A top Chinese health official warned people against having skin-to-skin contact with foreigners to avoid contracting monkeypox, spurring a backlash among the country’s dwindling expatriate community.
China reported its first case of the infectious disease on Friday in Chongqing, a municipality in southwestern part of the country. The patient has been isolated and the risk of an outbreak is low, the local health commission said in a statement on its website.
Despite the reassurance, an official at the Chinese Center for Disease Control and Prevention suggested extreme steps to dodge the virus that has caused an onslaught of infections worldwide since an outbreak was reported in Europe in May.
“To prevent possible monkeypox infection and as part of our healthy lifestyle, it is recommended that one, you do not have direct skin-to-skin contact with foreigners,” Wu Zunyou, chief epidemiologist at the CCDC, said on his official Weibo page on Saturday.
Not racial
Monkeypox has been diagnosed in more than 52,000 people, mainly men, in 102 countries and led to at least 18 deaths, according to the World Health Organization.

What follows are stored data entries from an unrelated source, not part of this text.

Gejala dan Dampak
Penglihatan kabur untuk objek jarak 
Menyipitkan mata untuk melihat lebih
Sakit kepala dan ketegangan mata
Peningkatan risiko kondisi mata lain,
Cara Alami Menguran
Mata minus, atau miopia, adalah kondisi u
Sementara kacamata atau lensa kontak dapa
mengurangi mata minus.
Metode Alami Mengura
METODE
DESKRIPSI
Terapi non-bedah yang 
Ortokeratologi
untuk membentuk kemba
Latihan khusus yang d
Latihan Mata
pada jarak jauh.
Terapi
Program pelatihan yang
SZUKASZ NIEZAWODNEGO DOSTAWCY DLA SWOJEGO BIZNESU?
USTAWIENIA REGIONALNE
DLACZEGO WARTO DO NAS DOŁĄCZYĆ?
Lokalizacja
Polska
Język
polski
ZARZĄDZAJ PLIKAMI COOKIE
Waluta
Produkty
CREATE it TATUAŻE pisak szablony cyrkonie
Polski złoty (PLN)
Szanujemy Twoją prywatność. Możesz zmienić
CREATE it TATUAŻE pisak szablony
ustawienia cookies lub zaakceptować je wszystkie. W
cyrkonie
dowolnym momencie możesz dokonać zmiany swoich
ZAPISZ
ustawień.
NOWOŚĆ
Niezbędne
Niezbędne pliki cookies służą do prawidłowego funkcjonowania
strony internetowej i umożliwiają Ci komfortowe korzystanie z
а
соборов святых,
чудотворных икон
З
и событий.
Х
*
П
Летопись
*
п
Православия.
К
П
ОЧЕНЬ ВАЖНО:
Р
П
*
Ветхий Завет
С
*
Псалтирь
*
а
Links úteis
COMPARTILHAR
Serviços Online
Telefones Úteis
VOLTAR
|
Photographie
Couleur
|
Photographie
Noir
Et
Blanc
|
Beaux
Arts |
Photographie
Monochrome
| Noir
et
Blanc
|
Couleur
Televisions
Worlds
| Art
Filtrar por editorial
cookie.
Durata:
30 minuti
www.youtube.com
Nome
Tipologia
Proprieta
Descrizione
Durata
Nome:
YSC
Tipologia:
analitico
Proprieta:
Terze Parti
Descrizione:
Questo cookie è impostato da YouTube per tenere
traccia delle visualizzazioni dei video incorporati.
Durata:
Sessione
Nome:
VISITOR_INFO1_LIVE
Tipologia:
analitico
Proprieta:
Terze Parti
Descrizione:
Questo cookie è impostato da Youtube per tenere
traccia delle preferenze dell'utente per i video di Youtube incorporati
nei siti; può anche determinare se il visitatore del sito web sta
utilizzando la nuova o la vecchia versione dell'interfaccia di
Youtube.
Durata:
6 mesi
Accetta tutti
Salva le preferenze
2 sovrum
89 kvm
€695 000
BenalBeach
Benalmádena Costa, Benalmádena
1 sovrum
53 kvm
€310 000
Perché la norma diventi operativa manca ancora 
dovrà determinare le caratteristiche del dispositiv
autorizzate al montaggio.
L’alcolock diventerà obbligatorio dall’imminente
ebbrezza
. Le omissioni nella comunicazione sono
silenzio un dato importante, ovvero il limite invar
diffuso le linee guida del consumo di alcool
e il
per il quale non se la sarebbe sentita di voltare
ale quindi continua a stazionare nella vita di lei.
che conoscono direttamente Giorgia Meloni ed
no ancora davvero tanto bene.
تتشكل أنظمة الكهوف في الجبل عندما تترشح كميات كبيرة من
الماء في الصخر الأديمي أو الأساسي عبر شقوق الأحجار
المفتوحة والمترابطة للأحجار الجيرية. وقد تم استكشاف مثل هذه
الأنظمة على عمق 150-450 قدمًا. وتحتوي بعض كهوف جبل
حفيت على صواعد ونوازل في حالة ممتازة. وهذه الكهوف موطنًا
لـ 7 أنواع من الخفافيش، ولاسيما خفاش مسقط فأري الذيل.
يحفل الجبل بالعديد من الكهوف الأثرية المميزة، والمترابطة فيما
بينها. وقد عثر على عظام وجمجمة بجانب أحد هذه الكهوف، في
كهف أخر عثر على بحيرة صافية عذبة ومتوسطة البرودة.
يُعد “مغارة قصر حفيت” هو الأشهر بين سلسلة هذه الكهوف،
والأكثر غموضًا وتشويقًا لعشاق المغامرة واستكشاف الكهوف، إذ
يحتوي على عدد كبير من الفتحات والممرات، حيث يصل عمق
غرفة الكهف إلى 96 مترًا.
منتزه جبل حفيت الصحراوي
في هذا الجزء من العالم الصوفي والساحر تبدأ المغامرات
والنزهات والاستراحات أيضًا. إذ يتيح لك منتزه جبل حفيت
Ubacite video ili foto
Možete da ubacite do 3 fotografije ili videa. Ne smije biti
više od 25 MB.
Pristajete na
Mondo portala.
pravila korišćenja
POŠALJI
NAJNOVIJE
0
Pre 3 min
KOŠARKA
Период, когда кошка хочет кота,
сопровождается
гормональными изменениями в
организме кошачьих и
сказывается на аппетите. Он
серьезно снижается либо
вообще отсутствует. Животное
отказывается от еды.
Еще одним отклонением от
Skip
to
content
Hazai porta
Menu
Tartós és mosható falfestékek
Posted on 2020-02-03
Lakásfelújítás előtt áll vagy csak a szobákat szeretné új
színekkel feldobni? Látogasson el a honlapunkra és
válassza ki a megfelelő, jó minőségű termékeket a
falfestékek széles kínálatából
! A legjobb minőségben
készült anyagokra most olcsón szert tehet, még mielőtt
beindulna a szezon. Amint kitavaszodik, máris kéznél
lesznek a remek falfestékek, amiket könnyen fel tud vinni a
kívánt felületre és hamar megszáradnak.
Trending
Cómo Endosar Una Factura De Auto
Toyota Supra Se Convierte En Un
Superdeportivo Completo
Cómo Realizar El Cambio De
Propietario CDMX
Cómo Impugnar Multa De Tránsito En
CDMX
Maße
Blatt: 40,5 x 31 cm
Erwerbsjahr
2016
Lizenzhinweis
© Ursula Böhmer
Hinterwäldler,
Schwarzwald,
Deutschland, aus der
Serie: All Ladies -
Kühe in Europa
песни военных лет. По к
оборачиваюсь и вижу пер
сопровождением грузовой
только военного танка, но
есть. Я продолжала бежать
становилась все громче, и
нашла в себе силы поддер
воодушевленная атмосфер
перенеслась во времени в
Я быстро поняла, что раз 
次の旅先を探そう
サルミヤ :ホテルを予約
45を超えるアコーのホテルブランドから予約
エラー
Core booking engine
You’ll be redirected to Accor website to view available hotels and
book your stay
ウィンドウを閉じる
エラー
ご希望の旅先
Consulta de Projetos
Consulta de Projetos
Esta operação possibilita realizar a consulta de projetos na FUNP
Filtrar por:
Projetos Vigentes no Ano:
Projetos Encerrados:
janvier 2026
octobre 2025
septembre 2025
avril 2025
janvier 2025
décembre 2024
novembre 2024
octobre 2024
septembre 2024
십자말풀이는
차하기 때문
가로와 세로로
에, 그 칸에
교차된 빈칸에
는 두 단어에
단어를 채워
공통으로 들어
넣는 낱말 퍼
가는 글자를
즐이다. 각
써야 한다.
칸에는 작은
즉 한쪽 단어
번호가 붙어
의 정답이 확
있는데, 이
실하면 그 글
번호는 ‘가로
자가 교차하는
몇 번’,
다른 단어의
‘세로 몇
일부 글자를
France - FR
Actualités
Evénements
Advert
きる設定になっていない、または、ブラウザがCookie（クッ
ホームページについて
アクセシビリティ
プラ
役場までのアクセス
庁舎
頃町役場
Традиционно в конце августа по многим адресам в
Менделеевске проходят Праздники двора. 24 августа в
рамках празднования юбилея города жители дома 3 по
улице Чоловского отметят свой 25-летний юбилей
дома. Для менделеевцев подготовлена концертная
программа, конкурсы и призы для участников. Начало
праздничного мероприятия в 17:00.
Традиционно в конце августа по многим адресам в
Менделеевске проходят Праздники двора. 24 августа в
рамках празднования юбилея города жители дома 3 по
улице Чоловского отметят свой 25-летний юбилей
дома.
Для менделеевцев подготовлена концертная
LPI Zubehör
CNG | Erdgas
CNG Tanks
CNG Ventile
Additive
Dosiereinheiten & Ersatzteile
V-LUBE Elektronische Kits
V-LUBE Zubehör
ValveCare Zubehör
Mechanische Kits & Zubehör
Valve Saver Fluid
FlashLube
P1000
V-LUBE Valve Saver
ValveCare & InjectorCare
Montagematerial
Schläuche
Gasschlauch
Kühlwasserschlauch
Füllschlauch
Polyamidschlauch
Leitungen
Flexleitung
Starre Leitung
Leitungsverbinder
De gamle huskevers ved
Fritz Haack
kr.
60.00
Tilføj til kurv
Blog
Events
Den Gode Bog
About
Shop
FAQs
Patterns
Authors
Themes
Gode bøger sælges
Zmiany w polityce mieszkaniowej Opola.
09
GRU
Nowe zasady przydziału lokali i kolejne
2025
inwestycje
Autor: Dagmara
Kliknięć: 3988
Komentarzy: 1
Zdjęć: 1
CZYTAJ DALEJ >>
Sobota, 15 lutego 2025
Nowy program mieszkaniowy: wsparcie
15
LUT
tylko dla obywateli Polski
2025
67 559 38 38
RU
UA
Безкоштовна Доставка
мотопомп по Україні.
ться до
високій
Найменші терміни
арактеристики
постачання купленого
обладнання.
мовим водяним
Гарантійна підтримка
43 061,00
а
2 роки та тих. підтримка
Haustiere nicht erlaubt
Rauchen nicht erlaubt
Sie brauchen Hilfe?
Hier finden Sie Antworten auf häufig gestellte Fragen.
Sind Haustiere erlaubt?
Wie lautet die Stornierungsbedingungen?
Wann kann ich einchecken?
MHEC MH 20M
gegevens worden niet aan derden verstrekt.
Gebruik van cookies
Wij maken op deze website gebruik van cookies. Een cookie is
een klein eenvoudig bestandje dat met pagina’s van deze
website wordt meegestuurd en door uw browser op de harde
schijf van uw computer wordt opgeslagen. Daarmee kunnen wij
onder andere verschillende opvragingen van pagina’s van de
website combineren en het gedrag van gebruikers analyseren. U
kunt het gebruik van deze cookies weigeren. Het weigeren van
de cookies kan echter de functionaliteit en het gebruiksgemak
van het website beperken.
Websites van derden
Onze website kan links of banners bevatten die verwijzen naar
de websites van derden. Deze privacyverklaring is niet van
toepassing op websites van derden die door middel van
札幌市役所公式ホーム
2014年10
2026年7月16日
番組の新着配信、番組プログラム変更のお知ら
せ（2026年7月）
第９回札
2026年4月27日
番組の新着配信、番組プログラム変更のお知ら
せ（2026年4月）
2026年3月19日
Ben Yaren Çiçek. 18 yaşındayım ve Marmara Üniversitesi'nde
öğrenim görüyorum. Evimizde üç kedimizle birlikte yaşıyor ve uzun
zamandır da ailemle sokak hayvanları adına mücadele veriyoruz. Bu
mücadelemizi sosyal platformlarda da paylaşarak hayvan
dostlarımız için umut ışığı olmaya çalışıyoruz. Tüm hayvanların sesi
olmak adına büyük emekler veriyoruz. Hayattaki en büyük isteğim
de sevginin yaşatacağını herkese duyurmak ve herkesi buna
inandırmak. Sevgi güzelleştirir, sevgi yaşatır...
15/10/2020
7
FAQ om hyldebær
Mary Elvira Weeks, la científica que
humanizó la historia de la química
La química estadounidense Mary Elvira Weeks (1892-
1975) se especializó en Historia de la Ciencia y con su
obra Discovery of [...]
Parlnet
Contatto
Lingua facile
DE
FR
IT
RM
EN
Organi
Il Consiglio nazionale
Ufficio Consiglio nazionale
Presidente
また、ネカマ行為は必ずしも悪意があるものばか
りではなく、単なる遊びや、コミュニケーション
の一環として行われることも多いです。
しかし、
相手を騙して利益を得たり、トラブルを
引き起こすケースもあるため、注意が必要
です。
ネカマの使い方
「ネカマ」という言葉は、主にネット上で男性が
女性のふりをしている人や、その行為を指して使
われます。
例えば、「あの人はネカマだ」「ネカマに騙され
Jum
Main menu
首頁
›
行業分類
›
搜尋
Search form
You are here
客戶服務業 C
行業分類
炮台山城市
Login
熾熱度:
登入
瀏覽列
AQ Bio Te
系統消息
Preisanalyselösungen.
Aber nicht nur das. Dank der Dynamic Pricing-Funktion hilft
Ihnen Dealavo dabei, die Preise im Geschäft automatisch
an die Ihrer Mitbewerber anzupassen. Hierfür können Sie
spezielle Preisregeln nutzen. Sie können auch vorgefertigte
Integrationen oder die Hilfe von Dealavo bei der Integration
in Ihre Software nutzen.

It is generally spread via close contact, such as touching a contaminated object or one of the skin lesions that are a symptom of the disease. There’s no evidence of a racial component.
China’s zero tolerance approach to Covid, including restrictions that curbed international travel, may have limited its exposure to the burgeoning global outbreak. The idea that foreigners could be spreading it, however, was offensive to many.
The announcement makes everyone feel angry, said a teacher from the UK in Shandong province, who asked not to be identified discussing sensitive issues. While racism happen everywhere, in most countries people know its wrong and they speak out about it, the teacher said. But in China, the drumbeat that foreigners are dangerous is continuous, they said, describing it as state-sponsored racism.
AIDS comparison
Wu cited past transmission in justifying his remarks, saying the disease spread from Europe and North America to the Western Pacific, including Australia, Singapore, Japan and Thailand. Then Hong Kong and mainland China reported infections, he said.
“The spread of AIDS was like this, and the spread of monkeypox epidemics currently reported is similar,” Wu wrote.
The blog post also warned against direct contact with the skin of people who returned from abroad within three weeks. People should also disinfect or place a disposable cover on toilet seats if using them in public or hotel washroom facilities, he said.
“It’s necessary and very important to strengthen the monitoring and prevention of monkeypox epidemic at the social level,” Wu added.